▶ **What you need to do**:
1. Determine whether each of the following statements agrees with the passage on Celine Dion's Asia Tour, answering yes or no and quoting the deciding words of the passage: (a) Japan and the Philippines were the only countries confirmed for the tour; (b) the cancellation of the tour was announced in September 2014; (c) the tour was organized to support the album Taking Chances.
2. Reproduce without alteration the part of the records that opens with the line containing "name author: Planch." and runs through the end of the records, both ends included.

The Asia Tour was planned to be the eleventh concert tour by Canadian singer Celine Dion. The tour was organized to support her eleventh English-language and twenty-fifth studio album, Loved Me Back to Life (2013), and was scheduled to take place in October and November 2014. The tour would have marked Dion's first concerts in Asia since the Taking Chances World Tour in 2008. While Japan and the Philippines were the only confirmed countries, it was revealed that the singer planned to perform in several other Asian countries for the first time.

Background
The tour was organized to support the English language album Loved Me Back to Life, and was scheduled to take place in October and November 2014. Japan and the Philippines were officially announced. However, local media in Taiwan revealed that Dion was slated to begin the tour in Taipei.

Commercial performance
The concerts in Tokyo and Osaka sold out immediately after tickets went on sale.

Cancellation
On 13 August 2014, Dion has announced that the tour has been cancelled due to ongoing illness and family issues.

According to a statement released by the singer:

 Dion did not return to Asia for a performance until her 2018 tour.

▶ **Exercise input**:
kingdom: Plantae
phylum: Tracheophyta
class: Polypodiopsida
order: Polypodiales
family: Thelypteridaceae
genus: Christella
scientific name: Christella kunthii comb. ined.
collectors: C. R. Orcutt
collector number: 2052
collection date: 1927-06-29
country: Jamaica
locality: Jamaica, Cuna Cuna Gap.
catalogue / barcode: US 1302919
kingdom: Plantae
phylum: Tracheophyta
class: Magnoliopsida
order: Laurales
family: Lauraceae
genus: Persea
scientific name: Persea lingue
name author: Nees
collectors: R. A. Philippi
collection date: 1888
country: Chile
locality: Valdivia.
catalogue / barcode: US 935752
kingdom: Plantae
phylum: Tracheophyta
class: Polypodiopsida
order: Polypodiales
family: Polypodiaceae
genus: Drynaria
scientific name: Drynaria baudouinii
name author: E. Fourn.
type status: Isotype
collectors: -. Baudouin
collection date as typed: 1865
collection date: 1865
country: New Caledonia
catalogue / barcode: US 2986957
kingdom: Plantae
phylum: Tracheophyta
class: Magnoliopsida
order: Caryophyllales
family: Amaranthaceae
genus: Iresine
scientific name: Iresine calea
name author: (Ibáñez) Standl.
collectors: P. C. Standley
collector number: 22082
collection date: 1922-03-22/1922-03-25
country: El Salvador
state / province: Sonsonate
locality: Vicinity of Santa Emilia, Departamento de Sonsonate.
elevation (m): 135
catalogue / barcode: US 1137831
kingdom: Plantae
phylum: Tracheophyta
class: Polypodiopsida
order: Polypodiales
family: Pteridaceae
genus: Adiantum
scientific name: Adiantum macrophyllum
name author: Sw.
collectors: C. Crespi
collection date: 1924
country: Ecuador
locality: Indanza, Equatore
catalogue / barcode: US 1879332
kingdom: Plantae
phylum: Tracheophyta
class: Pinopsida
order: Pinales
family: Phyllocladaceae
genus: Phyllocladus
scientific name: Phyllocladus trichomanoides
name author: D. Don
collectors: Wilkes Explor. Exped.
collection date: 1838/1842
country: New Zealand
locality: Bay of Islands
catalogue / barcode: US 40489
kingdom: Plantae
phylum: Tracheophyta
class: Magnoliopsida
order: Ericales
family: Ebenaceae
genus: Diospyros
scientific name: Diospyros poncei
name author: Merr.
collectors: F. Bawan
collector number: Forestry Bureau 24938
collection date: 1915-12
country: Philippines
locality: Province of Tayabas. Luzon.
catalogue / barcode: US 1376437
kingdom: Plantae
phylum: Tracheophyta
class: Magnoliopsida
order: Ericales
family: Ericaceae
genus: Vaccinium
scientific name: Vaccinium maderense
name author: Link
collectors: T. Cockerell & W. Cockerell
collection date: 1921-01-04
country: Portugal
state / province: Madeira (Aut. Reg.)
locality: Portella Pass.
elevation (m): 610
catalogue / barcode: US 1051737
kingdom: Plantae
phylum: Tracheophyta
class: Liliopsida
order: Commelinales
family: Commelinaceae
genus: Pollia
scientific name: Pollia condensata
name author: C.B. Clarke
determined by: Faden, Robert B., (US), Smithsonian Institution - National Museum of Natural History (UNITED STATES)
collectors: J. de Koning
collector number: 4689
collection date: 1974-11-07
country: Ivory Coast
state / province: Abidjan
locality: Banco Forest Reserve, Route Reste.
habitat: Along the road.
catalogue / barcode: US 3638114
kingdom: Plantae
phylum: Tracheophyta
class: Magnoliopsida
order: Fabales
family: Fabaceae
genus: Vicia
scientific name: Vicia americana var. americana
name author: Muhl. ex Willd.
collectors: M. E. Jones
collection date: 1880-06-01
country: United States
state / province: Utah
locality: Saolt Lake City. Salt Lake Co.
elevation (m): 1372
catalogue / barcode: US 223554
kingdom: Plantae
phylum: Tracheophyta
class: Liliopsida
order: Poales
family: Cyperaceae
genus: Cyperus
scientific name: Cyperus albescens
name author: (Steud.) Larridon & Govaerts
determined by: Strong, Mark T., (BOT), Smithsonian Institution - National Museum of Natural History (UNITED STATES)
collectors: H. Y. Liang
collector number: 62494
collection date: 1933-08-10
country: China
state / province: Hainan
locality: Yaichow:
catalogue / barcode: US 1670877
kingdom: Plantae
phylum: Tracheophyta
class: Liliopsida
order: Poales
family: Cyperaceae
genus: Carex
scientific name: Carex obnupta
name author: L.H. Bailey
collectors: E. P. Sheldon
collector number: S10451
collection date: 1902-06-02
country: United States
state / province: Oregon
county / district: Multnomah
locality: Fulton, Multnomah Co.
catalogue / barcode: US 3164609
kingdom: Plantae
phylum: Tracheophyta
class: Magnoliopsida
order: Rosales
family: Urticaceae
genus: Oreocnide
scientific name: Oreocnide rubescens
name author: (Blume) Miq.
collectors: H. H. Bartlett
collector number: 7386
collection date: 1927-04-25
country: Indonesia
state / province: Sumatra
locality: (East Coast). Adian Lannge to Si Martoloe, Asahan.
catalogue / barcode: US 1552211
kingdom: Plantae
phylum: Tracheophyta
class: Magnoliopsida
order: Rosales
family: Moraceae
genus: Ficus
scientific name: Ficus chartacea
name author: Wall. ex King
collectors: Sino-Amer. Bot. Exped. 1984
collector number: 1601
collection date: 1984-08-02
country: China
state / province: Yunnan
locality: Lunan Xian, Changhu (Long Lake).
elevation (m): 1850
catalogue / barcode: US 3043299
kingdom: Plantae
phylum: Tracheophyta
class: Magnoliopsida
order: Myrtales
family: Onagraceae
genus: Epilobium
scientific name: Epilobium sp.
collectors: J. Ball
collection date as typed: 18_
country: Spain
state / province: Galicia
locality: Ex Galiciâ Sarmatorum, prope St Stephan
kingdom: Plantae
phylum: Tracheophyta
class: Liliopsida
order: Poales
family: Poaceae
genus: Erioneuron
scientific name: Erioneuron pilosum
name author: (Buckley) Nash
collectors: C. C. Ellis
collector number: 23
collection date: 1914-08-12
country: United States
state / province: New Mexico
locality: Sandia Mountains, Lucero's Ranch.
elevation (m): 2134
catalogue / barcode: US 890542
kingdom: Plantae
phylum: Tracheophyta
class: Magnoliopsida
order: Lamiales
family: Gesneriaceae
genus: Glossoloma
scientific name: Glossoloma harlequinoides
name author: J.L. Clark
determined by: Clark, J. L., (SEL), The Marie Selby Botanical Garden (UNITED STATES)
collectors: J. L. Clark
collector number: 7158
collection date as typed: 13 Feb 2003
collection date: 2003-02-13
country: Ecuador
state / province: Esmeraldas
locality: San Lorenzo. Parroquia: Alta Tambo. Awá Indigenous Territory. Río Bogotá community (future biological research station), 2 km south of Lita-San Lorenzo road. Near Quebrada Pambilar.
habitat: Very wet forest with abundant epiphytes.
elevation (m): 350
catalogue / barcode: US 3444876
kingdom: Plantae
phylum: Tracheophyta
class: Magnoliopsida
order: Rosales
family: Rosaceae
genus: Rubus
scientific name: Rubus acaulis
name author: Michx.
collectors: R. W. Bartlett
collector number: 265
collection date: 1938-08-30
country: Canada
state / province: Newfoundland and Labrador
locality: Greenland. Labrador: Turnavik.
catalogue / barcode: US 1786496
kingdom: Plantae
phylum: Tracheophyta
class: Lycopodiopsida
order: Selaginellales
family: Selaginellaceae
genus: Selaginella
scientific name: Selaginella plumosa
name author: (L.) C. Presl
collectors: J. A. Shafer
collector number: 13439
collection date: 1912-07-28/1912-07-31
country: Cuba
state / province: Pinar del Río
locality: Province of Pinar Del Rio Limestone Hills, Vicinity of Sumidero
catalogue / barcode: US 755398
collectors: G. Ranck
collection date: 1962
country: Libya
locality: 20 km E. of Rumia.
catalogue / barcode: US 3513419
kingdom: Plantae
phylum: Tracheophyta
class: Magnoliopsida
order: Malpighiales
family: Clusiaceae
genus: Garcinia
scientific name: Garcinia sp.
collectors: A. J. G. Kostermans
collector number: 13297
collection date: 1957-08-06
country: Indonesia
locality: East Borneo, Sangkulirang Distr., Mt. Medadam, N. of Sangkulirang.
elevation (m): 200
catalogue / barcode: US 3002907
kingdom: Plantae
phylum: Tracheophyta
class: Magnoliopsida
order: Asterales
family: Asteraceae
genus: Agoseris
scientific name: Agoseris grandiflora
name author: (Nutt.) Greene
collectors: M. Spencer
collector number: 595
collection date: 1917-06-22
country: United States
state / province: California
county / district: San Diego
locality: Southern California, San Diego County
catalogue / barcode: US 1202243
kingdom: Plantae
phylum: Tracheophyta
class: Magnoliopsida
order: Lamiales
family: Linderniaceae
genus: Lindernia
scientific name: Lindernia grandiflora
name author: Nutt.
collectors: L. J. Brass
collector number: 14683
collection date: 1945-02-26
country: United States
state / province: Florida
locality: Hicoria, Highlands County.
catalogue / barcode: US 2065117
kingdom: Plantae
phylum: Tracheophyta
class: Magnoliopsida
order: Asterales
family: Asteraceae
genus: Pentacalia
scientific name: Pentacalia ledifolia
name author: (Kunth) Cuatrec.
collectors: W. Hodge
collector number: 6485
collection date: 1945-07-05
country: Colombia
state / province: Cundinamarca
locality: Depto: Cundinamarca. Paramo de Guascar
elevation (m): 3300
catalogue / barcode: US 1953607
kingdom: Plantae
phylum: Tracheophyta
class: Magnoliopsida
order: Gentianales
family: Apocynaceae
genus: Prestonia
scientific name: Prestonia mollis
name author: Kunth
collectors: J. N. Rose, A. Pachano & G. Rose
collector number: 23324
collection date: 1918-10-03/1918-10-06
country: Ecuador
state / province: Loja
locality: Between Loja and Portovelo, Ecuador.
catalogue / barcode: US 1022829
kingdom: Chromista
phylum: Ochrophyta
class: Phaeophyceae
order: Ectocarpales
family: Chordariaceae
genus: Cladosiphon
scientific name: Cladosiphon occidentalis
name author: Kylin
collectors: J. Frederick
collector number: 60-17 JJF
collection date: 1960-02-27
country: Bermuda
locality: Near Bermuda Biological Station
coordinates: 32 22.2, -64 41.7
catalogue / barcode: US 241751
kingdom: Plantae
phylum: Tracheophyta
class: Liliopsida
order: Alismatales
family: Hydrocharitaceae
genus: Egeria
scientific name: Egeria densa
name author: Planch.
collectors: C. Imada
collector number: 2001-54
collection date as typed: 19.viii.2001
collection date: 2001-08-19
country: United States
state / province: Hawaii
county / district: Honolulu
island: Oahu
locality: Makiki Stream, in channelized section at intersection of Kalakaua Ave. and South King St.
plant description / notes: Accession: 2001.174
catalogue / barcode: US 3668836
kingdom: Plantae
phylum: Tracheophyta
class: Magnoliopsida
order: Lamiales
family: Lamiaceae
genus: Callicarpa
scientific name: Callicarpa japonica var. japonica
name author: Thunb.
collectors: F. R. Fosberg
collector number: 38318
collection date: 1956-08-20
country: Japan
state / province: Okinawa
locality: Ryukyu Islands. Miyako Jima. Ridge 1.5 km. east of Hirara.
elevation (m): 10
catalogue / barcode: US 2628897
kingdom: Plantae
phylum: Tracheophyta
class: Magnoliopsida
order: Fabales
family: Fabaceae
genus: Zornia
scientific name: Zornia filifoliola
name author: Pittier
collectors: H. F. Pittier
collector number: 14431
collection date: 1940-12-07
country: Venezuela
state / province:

▶ **Answers by task**:
1.
(a) Yes: "Japan and the Philippines were the only confirmed countries"
(b) No: "On 13 August 2014, Dion has announced that the tour has been cancelled"
(c) No: "The tour was organized to support her eleventh English-language and twenty-fifth studio album, Loved Me Back to Life (2013)"

2.
name author: Planch.
collectors: C. Imada
collector number: 2001-54
collection date as typed: 19.viii.2001
collection date: 2001-08-19
country: United States
state / province: Hawaii
county / district: Honolulu
island: Oahu
locality: Makiki Stream, in channelized section at intersection of Kalakaua Ave. and South King St.
plant description / notes: Accession: 2001.174
catalogue / barcode: US 3668836
kingdom: Plantae
phylum: Tracheophyta
class: Magnoliopsida
order: Lamiales
family: Lamiaceae
genus: Callicarpa
scientific name: Callicarpa japonica var. japonica
name author: Thunb.
collectors: F. R. Fosberg
collector number: 38318
collection date: 1956-08-20
country: Japan
state / province: Okinawa
locality: Ryukyu Islands. Miyako Jima. Ridge 1.5 km. east of Hirara.
elevation (m): 10
catalogue / barcode: US 2628897
kingdom: Plantae
phylum: Tracheophyta
class: Magnoliopsida
order: Fabales
family: Fabaceae
genus: Zornia
scientific name: Zornia filifoliola
name author: Pittier
collectors: H. F. Pittier
collector number: 14431
collection date: 1940-12-07
country: Venezuela
state / province:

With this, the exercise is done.